**What is needed:** Reproduce exactly the lines below, starting at the line that contains "Como Dominar Bases" and ending with the last line of the records, both included; leave out any pictures.

[Collected data]
*** Begin section ***

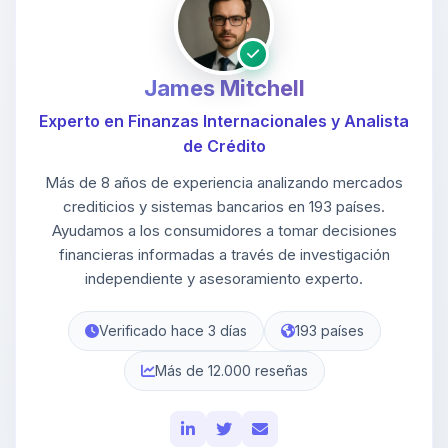
James Mitchell
Experto en Finanzas Internacionales y Analista
de Crédito
Más de 8 años de experiencia analizando mercados
crediticios y sistemas bancarios en 193 países.
Ayudamos a los consumidores a tomar decisiones
financieras informadas a través de investigación
independiente y asesoramiento experto.
Verificado hace 3 días
193 países
Más de 12.000 reseñas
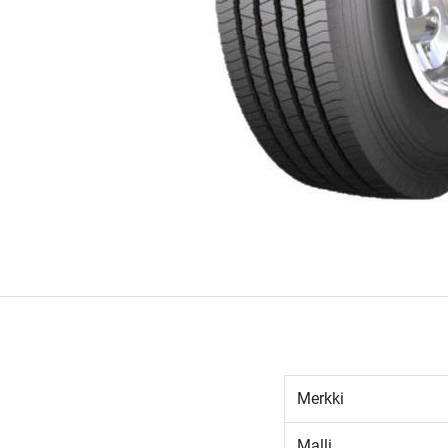
Merkki
Malli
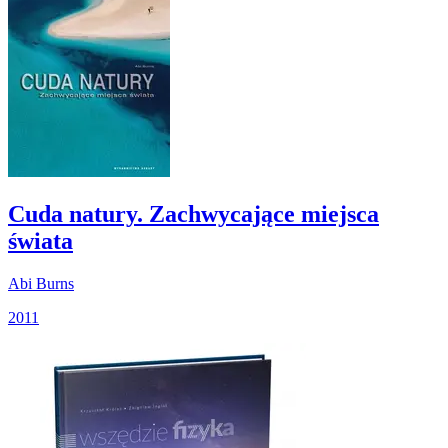
Cuda natury. Zachwycające miejsca
świata
Abi Burns
2011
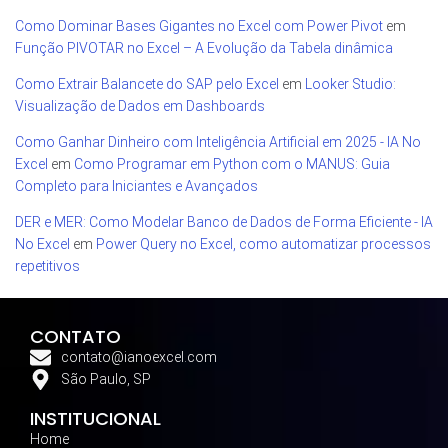
Como Dominar Bases Gigantes no Excel com Power Pivot
em
Função PIVOTAR no Excel – A Evolução da Tabela dinâmica
Como Extrair Balancete do SAP pelo Excel
em
Looker Studio:
Visualização de Dados em Dashboards
Como Ganhar Dinheiro com Inteligência Artificial em 2025 - IA No
Excel
em
Como Programar em Python com o MANUS: Guia
Completo para Iniciantes e Avançados
DER e MER: Como Modelar Banco de Dados de Forma Eficiente - IA
No Excel
em
Power Query no Excel, como automatizar processos
repetitivos
CONTATO
contato@ianoexcel.com
São Paulo, SP
INSTITUCIONAL
Home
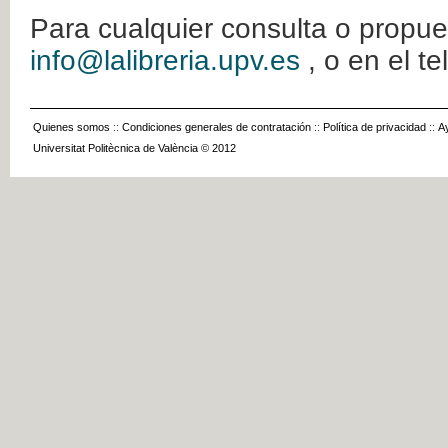
Para cualquier consulta o propue
info@lalibreria.upv.es
, o en el t
Quienes somos
::
Condiciones generales de contratación
::
Política de privacidad
::
A
Universitat Politècnica de València © 2012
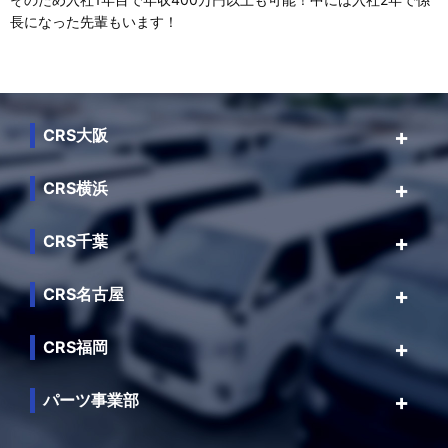
長になった先輩もいます！
CRS大阪
CRS横浜
CRS千葉
CRS名古屋
CRS福岡
パーツ事業部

*** End section ***

**Solution to this problem:**
Como Dominar Bases Gigantes no Excel com Power Pivot
em
Função PIVOTAR no Excel – A Evolução da Tabela dinâmica
Como Extrair Balancete do SAP pelo Excel
em
Looker Studio:
Visualização de Dados em Dashboards
Como Ganhar Dinheiro com Inteligência Artificial em 2025 - IA No
Excel
em
Como Programar em Python com o MANUS: Guia
Completo para Iniciantes e Avançados
DER e MER: Como Modelar Banco de Dados de Forma Eficiente - IA
No Excel
em
Power Query no Excel, como automatizar processos
repetitivos
CONTATO
contato@ianoexcel.com
São Paulo, SP
INSTITUCIONAL
Home
Para cualquier consulta o propue
info@lalibreria.upv.es
, o en el t
Quienes somos
::
Condiciones generales de contratación
::
Política de privacidad
::
A
Universitat Politècnica de València © 2012
長になった先輩もいます！
CRS大阪
CRS横浜
CRS千葉
CRS名古屋
CRS福岡
パーツ事業部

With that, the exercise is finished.